WORK TO BE COMPLETED: Pictures are to be skipped. Retype exactly the lines from the top of the material through the one with "For Regression", and only those.
********
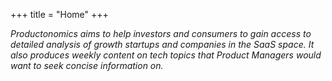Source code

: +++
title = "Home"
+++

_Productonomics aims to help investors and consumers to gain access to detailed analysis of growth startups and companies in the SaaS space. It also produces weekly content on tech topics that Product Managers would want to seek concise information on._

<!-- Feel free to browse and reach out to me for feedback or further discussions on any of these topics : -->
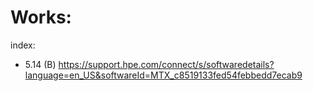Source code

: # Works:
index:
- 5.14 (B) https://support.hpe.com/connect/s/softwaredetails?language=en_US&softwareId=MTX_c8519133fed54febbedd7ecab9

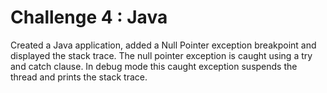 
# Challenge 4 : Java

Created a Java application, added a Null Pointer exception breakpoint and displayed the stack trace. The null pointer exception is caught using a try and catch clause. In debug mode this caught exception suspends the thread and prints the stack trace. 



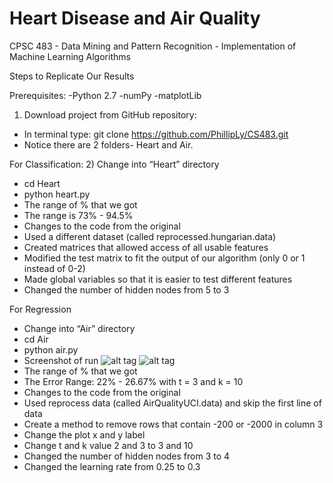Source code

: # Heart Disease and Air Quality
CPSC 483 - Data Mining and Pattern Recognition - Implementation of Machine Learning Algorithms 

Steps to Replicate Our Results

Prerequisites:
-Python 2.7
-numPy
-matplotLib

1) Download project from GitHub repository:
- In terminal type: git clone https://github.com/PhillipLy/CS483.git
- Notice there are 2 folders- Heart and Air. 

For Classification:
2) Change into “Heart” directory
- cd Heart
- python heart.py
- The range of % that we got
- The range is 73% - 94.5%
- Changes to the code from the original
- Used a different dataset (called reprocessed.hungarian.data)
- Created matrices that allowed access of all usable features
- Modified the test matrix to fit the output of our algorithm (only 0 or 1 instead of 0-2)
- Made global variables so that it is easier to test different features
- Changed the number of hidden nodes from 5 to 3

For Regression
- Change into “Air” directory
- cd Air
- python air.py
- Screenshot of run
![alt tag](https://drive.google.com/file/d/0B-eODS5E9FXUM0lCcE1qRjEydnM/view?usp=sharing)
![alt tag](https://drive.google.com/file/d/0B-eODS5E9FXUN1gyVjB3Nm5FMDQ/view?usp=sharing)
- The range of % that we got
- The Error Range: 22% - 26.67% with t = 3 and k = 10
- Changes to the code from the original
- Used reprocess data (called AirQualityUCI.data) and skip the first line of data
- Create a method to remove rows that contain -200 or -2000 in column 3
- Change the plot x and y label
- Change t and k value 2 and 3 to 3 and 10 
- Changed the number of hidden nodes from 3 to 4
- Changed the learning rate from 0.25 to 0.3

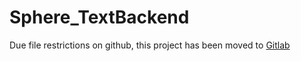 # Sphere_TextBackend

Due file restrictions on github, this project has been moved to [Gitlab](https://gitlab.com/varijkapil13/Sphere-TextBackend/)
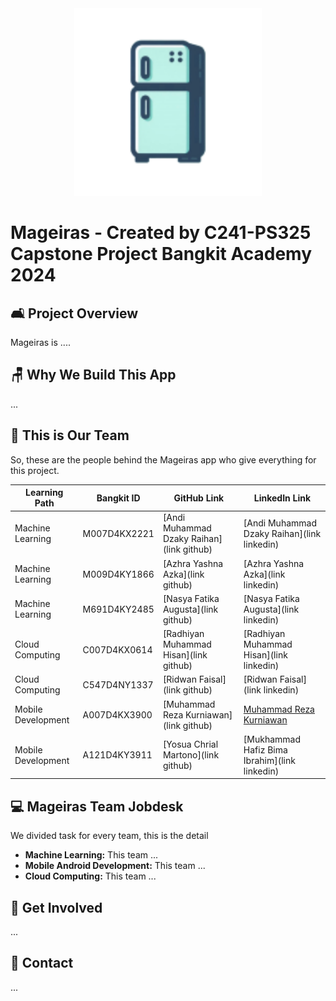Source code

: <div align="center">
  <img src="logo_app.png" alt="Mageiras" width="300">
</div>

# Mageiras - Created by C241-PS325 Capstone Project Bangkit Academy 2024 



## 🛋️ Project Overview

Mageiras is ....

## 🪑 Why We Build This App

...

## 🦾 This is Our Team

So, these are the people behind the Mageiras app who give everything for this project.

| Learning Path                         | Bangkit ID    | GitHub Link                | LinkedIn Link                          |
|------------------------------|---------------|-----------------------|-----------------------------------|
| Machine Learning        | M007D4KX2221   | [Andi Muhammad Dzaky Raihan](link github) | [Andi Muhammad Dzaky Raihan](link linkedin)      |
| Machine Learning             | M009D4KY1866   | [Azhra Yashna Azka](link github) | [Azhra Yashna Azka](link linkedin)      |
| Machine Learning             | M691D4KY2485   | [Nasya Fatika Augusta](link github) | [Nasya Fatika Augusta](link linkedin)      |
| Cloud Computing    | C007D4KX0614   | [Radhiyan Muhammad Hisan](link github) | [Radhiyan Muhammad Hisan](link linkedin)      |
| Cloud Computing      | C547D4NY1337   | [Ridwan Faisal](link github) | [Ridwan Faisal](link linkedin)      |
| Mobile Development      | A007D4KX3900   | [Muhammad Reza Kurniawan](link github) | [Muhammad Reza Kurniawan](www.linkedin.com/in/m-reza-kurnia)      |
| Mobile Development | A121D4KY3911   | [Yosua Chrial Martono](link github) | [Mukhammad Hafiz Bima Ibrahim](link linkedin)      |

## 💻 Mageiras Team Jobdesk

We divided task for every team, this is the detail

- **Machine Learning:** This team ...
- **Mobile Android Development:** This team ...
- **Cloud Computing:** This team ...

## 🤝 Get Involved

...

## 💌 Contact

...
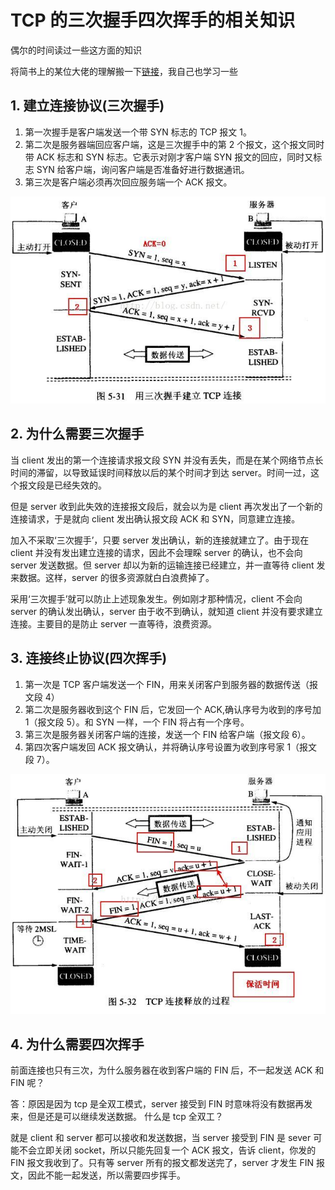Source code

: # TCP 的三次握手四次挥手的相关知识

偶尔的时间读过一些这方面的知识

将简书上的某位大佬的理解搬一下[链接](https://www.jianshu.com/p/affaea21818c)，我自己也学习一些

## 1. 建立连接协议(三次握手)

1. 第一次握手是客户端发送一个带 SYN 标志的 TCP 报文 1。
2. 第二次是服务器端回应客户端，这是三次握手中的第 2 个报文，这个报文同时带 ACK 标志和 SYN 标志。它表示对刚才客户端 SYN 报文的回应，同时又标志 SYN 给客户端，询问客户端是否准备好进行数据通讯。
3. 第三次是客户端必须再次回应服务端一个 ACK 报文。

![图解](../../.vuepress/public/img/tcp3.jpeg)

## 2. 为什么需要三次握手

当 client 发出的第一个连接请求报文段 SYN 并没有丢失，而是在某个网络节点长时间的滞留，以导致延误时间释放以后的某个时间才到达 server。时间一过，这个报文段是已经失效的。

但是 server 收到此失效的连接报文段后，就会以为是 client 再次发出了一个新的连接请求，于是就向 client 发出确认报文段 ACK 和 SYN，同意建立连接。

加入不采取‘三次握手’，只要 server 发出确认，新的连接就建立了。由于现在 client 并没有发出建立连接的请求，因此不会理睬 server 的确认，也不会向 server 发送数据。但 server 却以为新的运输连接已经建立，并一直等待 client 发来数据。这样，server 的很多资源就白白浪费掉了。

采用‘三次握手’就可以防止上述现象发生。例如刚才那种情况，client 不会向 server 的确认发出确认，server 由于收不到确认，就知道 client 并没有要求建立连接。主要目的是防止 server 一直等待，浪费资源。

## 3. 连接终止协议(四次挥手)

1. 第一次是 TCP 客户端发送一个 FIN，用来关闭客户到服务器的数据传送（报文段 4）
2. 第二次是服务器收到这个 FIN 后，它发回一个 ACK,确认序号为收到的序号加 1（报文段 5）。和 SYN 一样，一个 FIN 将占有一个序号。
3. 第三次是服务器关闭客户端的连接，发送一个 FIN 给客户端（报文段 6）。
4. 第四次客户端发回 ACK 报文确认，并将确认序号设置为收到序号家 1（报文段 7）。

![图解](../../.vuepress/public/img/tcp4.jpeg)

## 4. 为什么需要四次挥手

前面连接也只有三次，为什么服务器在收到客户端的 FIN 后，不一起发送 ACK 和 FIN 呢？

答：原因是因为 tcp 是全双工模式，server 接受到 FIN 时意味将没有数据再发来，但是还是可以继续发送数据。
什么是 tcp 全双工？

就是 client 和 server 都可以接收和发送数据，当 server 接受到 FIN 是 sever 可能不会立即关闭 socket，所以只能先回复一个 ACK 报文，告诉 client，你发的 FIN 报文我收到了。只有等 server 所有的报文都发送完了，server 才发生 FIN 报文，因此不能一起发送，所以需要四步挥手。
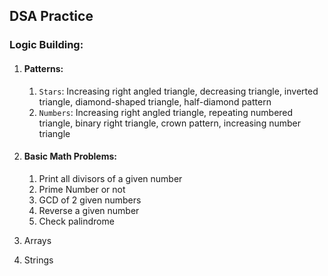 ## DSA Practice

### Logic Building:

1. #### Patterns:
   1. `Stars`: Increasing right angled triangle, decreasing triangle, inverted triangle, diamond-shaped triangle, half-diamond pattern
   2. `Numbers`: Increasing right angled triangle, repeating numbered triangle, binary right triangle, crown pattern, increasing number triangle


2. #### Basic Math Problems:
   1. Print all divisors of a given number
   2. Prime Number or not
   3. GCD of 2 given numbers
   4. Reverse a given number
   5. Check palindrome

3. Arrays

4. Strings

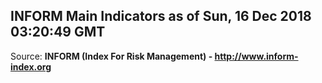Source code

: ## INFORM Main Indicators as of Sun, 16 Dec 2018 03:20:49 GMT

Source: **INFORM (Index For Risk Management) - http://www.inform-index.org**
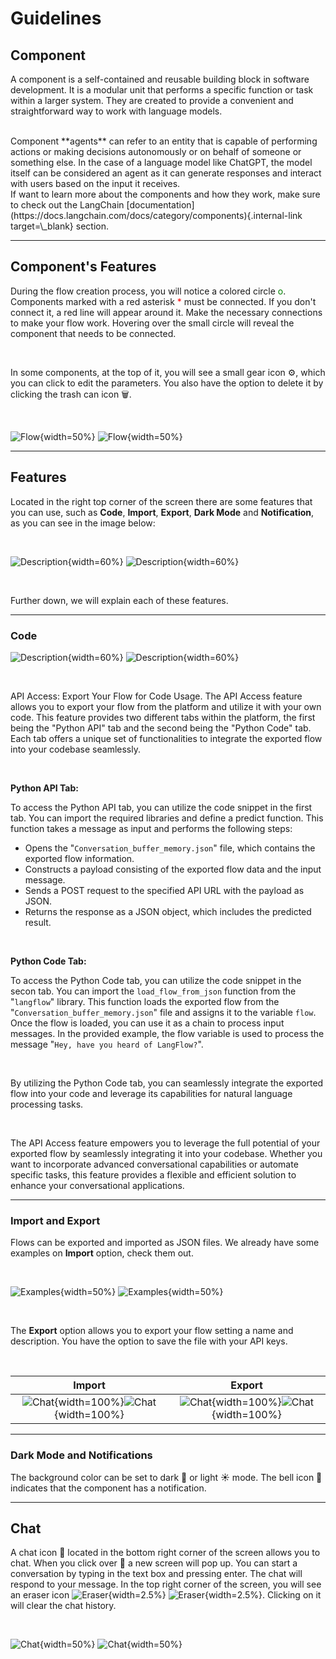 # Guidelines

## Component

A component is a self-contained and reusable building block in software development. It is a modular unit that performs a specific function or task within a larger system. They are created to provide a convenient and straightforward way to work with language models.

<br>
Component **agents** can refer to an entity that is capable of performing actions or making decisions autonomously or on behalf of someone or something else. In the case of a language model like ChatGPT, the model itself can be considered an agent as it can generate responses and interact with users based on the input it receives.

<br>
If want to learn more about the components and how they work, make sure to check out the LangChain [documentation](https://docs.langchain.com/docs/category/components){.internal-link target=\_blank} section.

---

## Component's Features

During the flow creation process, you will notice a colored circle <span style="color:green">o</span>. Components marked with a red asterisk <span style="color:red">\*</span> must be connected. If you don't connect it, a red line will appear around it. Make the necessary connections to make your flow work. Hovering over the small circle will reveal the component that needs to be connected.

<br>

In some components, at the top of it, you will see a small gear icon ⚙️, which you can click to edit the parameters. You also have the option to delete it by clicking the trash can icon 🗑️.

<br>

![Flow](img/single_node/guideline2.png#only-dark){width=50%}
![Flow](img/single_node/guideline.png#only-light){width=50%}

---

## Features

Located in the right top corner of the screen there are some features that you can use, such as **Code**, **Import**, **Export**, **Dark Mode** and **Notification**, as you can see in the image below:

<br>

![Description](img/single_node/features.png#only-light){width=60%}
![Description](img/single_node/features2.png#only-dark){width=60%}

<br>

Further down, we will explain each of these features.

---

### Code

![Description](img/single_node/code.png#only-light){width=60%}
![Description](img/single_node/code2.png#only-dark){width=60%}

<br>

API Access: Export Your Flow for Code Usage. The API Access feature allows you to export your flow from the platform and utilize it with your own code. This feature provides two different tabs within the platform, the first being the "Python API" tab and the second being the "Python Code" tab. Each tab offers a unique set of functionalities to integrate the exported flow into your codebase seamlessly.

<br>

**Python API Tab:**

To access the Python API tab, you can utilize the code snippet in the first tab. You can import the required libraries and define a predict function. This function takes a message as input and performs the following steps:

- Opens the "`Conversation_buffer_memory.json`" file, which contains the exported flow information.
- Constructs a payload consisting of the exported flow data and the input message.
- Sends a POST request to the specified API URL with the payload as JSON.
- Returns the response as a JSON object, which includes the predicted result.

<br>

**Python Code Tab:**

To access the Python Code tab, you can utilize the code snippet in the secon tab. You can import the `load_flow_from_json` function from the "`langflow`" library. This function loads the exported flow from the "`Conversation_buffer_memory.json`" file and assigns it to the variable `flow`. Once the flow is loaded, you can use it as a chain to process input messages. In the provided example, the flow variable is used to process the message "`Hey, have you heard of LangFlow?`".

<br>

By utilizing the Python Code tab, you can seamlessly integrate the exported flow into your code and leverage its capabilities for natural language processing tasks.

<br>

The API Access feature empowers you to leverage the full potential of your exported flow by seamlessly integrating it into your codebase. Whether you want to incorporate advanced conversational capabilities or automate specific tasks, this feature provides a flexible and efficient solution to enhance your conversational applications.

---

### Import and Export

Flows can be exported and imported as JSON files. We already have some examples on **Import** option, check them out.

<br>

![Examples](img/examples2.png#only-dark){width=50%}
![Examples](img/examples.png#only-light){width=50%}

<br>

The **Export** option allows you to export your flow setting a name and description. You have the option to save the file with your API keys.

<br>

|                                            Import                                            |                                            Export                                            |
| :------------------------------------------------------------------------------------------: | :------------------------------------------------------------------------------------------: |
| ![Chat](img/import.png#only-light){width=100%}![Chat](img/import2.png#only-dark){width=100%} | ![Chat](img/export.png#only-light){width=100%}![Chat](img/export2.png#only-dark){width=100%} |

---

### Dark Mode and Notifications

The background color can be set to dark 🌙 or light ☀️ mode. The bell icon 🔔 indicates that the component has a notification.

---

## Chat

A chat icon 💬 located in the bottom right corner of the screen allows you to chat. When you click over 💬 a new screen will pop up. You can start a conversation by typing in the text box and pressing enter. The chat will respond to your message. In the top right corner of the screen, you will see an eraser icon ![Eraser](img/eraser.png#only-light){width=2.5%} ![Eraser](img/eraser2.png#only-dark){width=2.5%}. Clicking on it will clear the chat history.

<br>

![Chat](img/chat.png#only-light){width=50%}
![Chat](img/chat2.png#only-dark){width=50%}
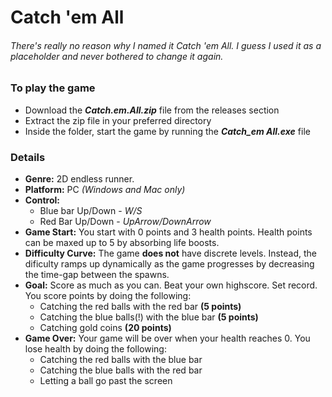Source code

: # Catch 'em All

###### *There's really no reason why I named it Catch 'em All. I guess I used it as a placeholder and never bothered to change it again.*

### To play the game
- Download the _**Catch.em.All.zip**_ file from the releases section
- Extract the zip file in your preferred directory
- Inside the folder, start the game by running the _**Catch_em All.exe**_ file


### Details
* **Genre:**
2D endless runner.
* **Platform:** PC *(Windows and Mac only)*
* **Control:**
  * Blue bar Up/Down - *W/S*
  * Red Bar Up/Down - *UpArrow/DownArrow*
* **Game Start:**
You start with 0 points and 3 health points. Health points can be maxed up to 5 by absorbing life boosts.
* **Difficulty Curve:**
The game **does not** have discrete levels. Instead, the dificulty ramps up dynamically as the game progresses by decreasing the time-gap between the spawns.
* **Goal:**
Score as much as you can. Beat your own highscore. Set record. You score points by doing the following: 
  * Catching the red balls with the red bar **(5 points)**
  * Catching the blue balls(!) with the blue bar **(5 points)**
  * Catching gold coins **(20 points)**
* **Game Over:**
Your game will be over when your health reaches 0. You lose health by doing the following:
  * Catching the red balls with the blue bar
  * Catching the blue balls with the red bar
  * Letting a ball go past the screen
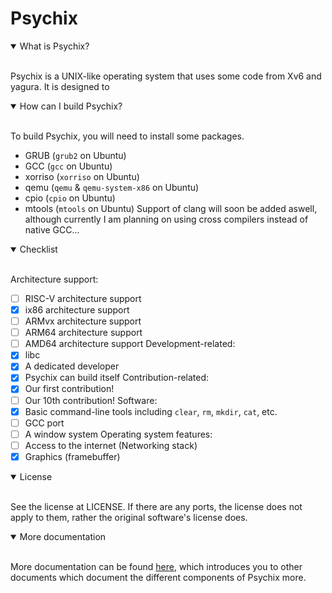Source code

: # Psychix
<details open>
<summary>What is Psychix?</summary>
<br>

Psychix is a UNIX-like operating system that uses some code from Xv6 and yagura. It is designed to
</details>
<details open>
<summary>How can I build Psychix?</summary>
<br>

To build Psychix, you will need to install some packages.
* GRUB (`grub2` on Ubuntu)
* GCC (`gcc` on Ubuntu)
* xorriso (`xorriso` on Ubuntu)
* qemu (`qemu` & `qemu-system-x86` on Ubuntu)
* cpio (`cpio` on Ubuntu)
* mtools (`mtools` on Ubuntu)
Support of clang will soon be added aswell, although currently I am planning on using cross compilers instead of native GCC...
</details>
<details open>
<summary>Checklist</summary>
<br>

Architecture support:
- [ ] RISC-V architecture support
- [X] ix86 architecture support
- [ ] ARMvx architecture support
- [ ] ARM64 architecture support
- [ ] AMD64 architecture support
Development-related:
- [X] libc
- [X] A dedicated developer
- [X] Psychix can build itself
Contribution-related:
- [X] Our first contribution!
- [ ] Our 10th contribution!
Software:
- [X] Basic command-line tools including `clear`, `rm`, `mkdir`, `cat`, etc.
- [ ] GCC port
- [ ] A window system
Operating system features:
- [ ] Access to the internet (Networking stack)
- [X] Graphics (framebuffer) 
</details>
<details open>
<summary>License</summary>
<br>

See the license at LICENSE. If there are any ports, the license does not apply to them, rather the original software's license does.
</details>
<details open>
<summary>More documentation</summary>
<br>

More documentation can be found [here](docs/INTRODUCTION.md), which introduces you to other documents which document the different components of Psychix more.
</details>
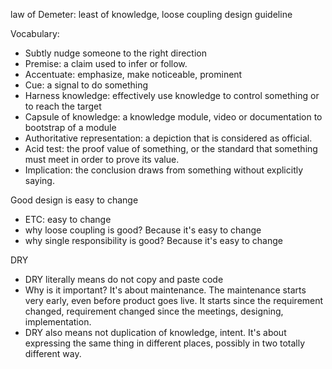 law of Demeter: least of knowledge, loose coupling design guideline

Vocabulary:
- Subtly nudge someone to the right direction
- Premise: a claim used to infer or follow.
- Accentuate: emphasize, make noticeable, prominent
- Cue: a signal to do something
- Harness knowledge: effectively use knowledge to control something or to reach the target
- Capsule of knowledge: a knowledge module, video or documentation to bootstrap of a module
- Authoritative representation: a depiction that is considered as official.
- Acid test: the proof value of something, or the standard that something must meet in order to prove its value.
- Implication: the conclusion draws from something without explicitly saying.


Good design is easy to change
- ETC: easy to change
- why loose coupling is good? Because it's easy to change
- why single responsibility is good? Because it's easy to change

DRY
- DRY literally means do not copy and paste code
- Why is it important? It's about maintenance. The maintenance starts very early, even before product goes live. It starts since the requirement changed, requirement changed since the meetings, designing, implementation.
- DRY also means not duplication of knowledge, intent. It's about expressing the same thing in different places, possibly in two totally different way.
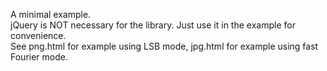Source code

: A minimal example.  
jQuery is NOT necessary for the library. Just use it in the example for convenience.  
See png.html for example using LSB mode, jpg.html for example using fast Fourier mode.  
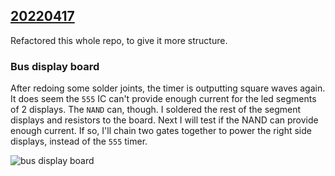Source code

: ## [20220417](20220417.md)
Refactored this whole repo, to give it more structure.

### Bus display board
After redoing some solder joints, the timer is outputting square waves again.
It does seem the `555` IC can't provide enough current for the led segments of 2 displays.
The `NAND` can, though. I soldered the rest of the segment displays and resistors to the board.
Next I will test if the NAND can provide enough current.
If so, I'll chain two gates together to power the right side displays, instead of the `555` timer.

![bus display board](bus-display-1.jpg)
********
TASK RESPONSE:
Source code

: +++
title = "Home"
+++

_Productonomics aims to help investors and consumers to gain access to detailed analysis of growth startups and companies in the SaaS space. It also produces weekly content on tech topics that Product Managers would want to seek concise information on._

<!-- Feel free to browse and reach out to me for feedback or further discussions on any of these topics : -->
Source code

: # Works:
index:
- 5.14 (B) https://support.hpe.com/connect/s/softwaredetails?language=en_US&softwareId=MTX_c8519133fed54febbedd7ecab9

# Challenge 4 : Java

Created a Java application, added a Null Pointer exception breakpoint and displayed the stack trace. The null pointer exception is caught using a try and catch clause. In debug mode this caught exception suspends the thread and prints the stack trace. 



Source code

: # Heart Disease and Air Quality
CPSC 483 - Data Mining and Pattern Recognition - Implementation of Machine Learning Algorithms 

Steps to Replicate Our Results

Prerequisites:
-Python 2.7
-numPy
-matplotLib

1) Download project from GitHub repository:
- In terminal type: git clone https://github.com/PhillipLy/CS483.git
- Notice there are 2 folders- Heart and Air. 

For Classification:
2) Change into “Heart” directory
- cd Heart
- python heart.py
- The range of % that we got
- The range is 73% - 94.5%
- Changes to the code from the original
- Used a different dataset (called reprocessed.hungarian.data)
- Created matrices that allowed access of all usable features
- Modified the test matrix to fit the output of our algorithm (only 0 or 1 instead of 0-2)
- Made global variables so that it is easier to test different features
- Changed the number of hidden nodes from 5 to 3

For Regression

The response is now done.